## Problem
Using the records below, find every line that includes "Albert" and copy it.

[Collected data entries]
================================

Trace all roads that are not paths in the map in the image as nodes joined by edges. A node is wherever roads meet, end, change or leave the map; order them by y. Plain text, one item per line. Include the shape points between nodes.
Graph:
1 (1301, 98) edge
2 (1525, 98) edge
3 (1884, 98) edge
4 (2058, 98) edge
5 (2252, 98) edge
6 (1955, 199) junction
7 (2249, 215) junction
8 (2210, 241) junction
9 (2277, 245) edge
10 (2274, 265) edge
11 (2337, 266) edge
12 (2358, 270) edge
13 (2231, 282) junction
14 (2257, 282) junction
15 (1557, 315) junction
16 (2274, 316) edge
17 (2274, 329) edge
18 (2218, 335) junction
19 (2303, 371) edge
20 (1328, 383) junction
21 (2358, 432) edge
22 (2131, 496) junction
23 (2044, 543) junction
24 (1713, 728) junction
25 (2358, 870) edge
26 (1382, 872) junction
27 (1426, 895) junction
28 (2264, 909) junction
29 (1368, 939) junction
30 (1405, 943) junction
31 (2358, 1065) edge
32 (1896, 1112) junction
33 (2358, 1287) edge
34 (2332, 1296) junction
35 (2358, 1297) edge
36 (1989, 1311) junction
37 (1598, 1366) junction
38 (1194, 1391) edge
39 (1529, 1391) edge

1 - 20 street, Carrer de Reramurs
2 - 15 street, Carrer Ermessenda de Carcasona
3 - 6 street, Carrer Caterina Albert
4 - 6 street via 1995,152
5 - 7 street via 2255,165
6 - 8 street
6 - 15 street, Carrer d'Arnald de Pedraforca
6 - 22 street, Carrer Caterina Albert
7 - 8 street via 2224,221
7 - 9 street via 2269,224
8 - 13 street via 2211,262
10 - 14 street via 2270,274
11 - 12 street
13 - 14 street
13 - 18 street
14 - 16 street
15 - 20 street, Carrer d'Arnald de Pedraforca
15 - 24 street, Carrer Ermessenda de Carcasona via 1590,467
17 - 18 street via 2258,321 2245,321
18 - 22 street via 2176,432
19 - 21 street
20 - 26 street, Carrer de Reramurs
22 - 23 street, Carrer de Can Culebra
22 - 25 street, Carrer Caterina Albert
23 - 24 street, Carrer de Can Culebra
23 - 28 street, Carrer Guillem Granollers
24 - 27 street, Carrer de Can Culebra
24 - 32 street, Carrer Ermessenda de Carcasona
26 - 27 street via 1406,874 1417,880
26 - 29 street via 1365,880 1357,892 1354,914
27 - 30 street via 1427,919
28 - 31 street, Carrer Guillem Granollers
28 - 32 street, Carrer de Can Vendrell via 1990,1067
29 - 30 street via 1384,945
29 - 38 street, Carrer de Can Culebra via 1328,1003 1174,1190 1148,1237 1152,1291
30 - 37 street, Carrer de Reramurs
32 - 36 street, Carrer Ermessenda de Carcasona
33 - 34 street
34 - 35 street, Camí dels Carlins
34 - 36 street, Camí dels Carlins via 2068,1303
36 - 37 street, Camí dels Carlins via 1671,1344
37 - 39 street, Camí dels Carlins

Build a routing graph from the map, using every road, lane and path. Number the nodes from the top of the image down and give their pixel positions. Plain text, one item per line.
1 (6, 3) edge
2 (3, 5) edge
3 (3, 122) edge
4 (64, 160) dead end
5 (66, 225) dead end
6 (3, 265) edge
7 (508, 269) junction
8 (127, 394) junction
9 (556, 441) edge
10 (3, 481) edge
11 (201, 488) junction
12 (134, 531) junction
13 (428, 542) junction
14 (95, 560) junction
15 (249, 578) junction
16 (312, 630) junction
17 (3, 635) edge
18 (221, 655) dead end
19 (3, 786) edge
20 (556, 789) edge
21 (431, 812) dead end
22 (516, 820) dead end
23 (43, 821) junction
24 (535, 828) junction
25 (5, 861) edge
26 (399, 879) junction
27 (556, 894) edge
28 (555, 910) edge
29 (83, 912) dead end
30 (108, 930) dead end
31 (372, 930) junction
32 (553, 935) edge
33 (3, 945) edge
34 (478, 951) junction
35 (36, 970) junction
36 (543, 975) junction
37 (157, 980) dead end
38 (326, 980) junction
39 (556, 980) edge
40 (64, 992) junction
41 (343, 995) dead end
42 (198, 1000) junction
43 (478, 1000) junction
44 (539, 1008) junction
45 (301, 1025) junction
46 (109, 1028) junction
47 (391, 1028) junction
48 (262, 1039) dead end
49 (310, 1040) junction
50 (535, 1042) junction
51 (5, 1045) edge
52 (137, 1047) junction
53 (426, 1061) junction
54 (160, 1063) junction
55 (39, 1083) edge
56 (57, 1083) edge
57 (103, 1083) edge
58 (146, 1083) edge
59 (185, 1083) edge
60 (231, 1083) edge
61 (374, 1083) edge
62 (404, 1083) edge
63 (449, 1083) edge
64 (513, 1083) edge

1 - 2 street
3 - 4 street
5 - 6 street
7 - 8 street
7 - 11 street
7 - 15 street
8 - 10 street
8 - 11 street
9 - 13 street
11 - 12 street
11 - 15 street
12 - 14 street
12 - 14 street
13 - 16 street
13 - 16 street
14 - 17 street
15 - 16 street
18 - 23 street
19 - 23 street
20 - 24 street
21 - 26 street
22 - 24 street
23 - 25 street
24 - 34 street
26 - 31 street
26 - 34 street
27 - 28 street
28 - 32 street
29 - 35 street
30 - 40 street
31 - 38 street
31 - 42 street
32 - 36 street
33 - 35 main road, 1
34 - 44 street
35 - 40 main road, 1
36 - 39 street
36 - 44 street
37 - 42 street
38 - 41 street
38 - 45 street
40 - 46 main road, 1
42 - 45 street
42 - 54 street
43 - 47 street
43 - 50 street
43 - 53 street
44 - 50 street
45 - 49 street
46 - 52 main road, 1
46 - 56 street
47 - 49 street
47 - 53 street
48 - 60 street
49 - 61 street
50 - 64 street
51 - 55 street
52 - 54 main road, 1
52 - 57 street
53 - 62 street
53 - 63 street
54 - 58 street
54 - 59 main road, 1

================================

## Written solution
3 - 6 street, Carrer Caterina Albert
6 - 22 street, Carrer Caterina Albert
22 - 25 street, Carrer Caterina Albert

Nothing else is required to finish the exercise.